(An ongoing collaboration with Nicholas Thayer) Principal component analysis is a powerful technique for recognizing the underlying features of large, high-dimensional datasets. The general idea is to find just a few key components that can be judiciously combined to accurately reproduce the majority of the observed data. In practice, the principal components are generated by computing the eigenvectors of a data covariance matrix.
A popular application of principal component analysis is found in facial recognition software. Using a large training dataset of photos of peoples' faces, the principal components or eigenfaces are generated. The eigenfaces can then be used to classify new photos of unknown people, or computer-generate faces with specific qualities and characteristics.
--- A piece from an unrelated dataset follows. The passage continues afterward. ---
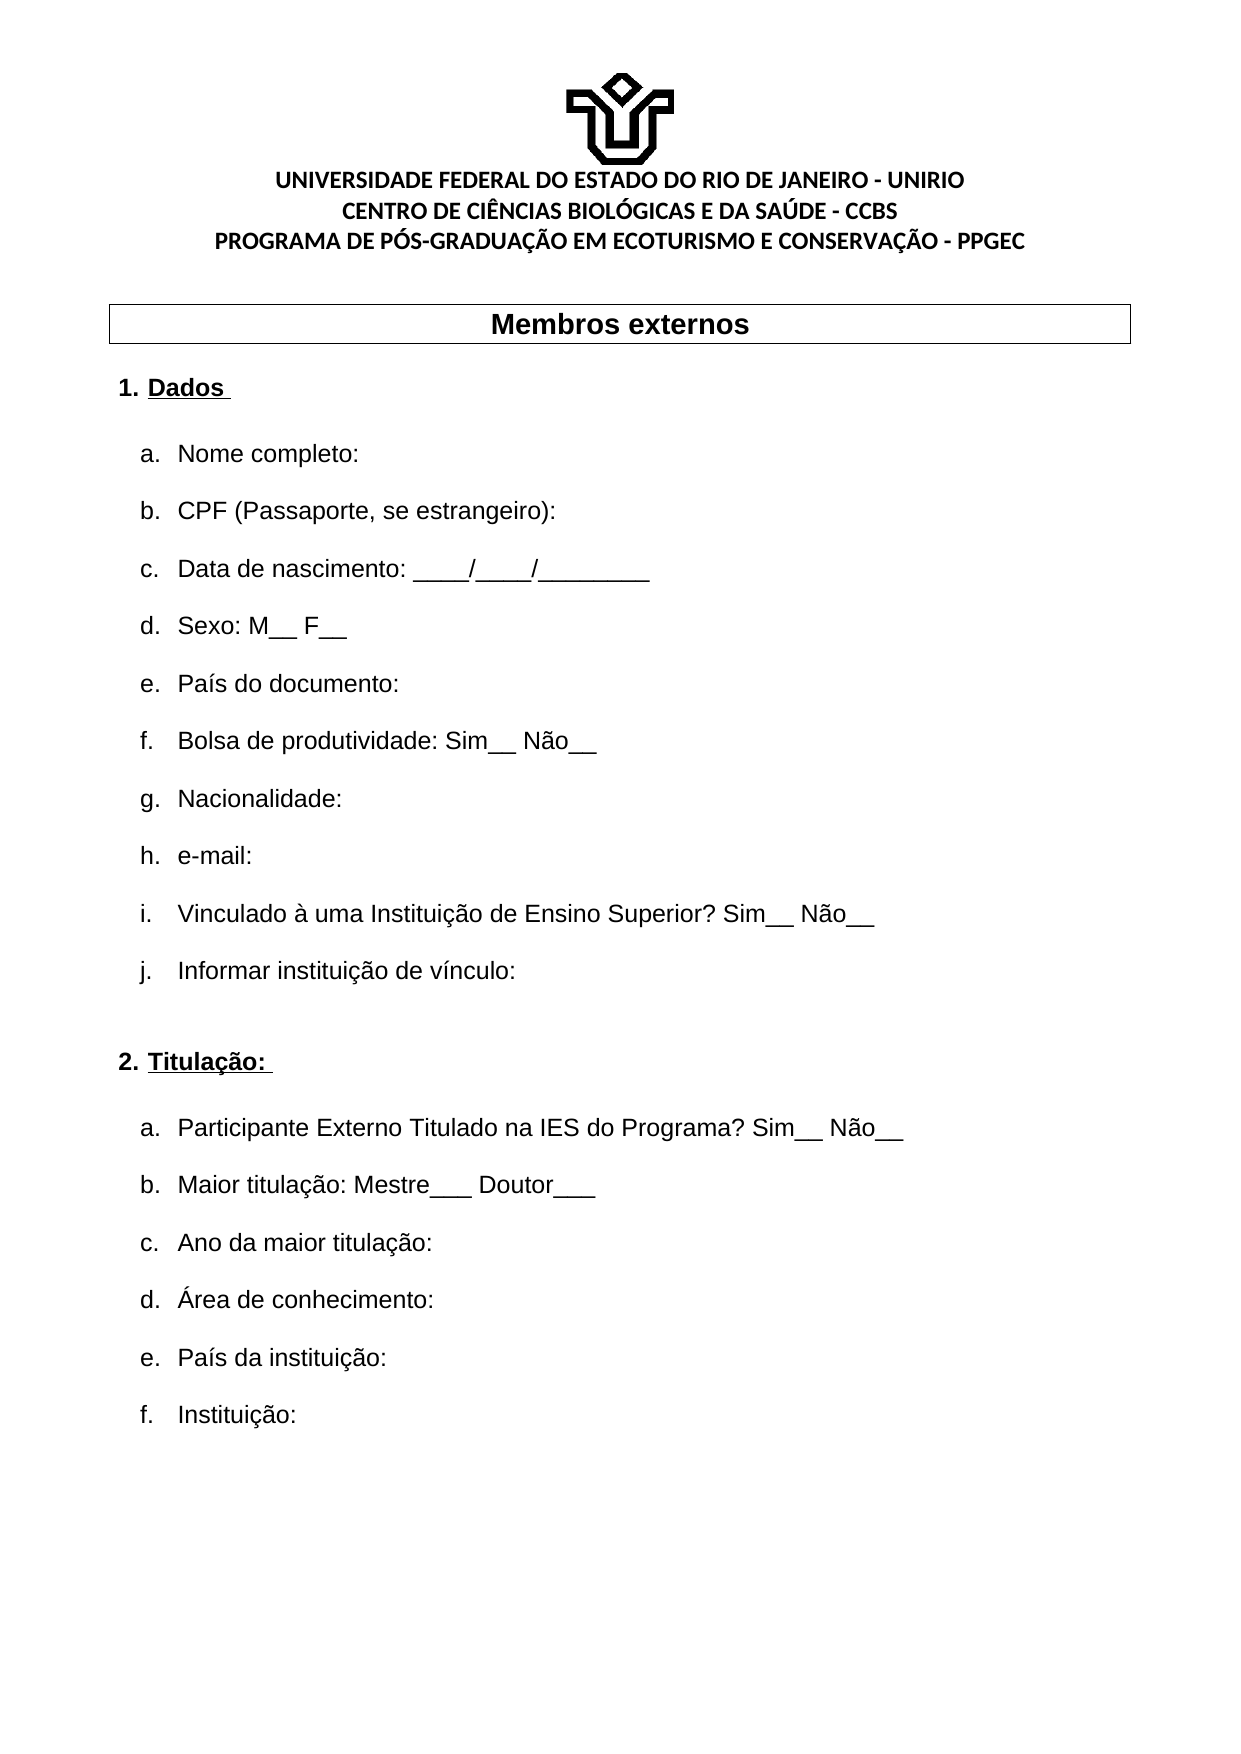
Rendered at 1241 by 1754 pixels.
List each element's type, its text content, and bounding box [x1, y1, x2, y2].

A difficulty with the eigenface approach is that the training dataset must be composed of carefully cropped photos using the exact same lighting conditions and camera angle. This makes it difficult to use the majority of the photos available on facebook/myspace/flickr etc. for this type of analysis. In order to overcome this challenge, an idea that we had was to use mugshot photos, as these are taken under (somewhat) standardized conditions for each subject. Furthermore, a number of police departments make arrest photos available online, leading to an excellent trove of data.
In order to assemble a dataset, we used Google's automated search api to download a couple thousand faces, using the search keyword "mugshots". Unfortunately Google seems to cut you off after relatively few search returns, unless you are willing to pay for a premium version of their api. All images were resized to 128 X 128 resolution, and the eigenfaces were computed using the mathematical computing platform MATLAB. Below are some of our favorite results. Some look like faces, while others don't look like anything at all. It is interesting to think about the raw material that was used to make them.